Bethioua (arabe : بـَـطـِّـيـوَة ), anciennement Saint-Leu[2] à l'époque de la colonisation française, est une commune algérienne de la wilaya d'Oran.

Sommaire

Géographie

Toponymie

Plusieurs hypothèses ont été rapportées quant à l'origine du nom du village « Bethioua ».

Une d'entre-elles prétend que le nom vient directement de la tribu berbère éponyme. Les Bethioua[Qui ?] eux-mêmes se disent descendants de tribus issues du Rif marocain[Lesquelles ?] dont on a pu évaluer la période d'émigration au milieu du XVIIIe siècle. Quant au nom « Bethioua » lui même, il n'aurait été donné par les arabes aux nouveaux arrivant qu'après leur installation dans le pays ; il serait tiré de l'arabe « بَطَّة » (batta = outre, bouteille en cuir) du nom du récipient associé à Sidi Amar dont la baraka se serait manifestée lors d'un sauvetage miraculeux au large de la baie d'Arzew [3].

René Basset nous livre une hypothèse plus proche des sources même des auteurs arabes antérieures à l'émigration des Bettioua[4]. L'historien Ibn Khaldoun (1332-1406) cite « بطيوة » (Botioua) comme l'une des trois divisions du Maroc. Au XIe siècle EL Bekri dans son « كِتاب ألمسالك و ألممالك » (livre des routes et des royaumes) mentionne un « محرس بُطيوة » (Mahrs Botiouia) près de Sfax. Botioua, prononcé aussi Bettiouia, semble avoir désigné une des plus importante tribut du Rif marocain. Renforçant cette hypothèse, ce terme a laissé plusieurs traces dans divers lieux du nord du Maroc [5].

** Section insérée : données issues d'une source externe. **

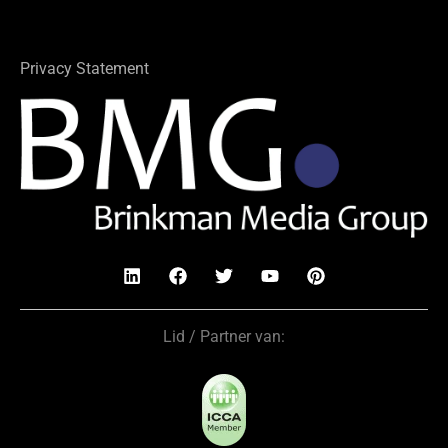
Privacy Statement
Lid / Partner van:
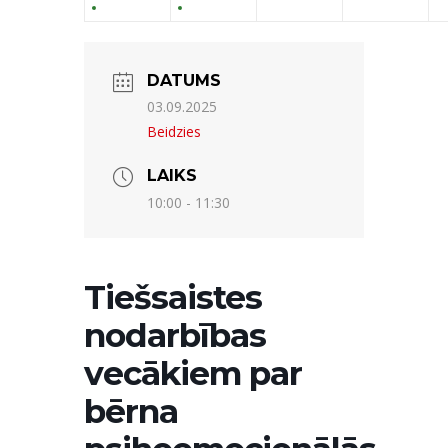
DATUMS
03.09.2025
Beidzies
LAIKS
10:00 - 11:30
Tiešsaistes
nodarbības
vecākiem par
bērna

Enfin le toponyme « Battouia » a été trouvé dans l'ouest de Algérie, entre Nedroma et Tlemcen[6].

Histoire

Fondée sur les ruines d'une ville phénicienne[7] devenue ensuite Portus Magnus. Elle est connue depuis le 5e siècle (Xe Grégorien) sous le nom de Rziou.

Le petit hameau a toujours été un centre d'exportation de blé et de bétail grâce à son port "El Marsa" devenu ensuite Arzew le port. Dès le XVIIIe siècle elle est habitée principalement par les "Bettioua" originaires du Rif. Les alentours sont aussi habités par les Hmians refoulés de la plaine de Mlèta.

L'histoire de la ville romaine de Portus Magnus est peu connue. Erigée sur une falaise, qui domine une plaine la séparant de la mer, elle portait bien le nom de Portus Magnus, que l'on suppose également avoir recouvert le site portuaire s'étendant depuis Arzew. L'emplacement exact de son port n'est pas parfaitement reconnu[8]. Elle atteint son apogée au IIIe siècle, et parait abandonnée dès le début du IV°, sous le règne de Dioclétien, dans le but de raccourcir les frontières de l'Empire romain pour mieux les défendre[9]. On sait, par Pline l'Ancien, que ses habitants étaient citoyens romains[10]. Des inscriptions indiquent que les habitants étaient inscrits dans la tribu Quirina et que la ville avait des duumvirs quinquennaux et des flamines[11].

Les ruines étaient désertées au XIe siècle quand Al-Bakri les visite[12].

L'histoire en Oranie des Bethioua qui ont donné le nom de la commune est établie, sans certitude absolue, par recoupement entre des données orales recueillies au XIXe siècle et des faits historiques bien connus. Les Bettioua (en berbère Ibettiwen[13]) sont issus d'une puissante tribu berbère du même nom, installée dans le Rif (Maroc), qui avait prêté ses armes aux Beni Merin contre le Beni bou-Hafs. En 1370, les Bettioua suivirent le sultan mérinide Abd el-Aziz dans son expédition contre Mazouna et les Maghraoua, et se fixèrent, après leur défaite, près de Mostaganem, tout en maintenant un certain courant d'échanges avec leurs congénères rifains. Leur entrée « officielle » dans l'histoire s'effectue par un acte de 1784 qui les établit précisément auprès des ruines de Portus Magnus: l'acte décrit l'échange avec la tribu des Bordjia de leur territoire proche de Mostaganem contre le territoire d'Arzew, sous l'égide du bey de Mascara Mohammed El Kebir[14]; l'échange comportait le droit d'exploitation des salines d'Arzew, toujours incluses dans le territoire actuel de Bethioua. Leurs descendants vivaient au XIXe siècle sur les ruines de la cité romaine[15]. Ils avaient conservé longtemps leur parler berbère, signalé en voie d'extinction au profit de l'arabe en 1883, et dont il ne subsistait plus que quelques locuteurs âgés en 1910[16].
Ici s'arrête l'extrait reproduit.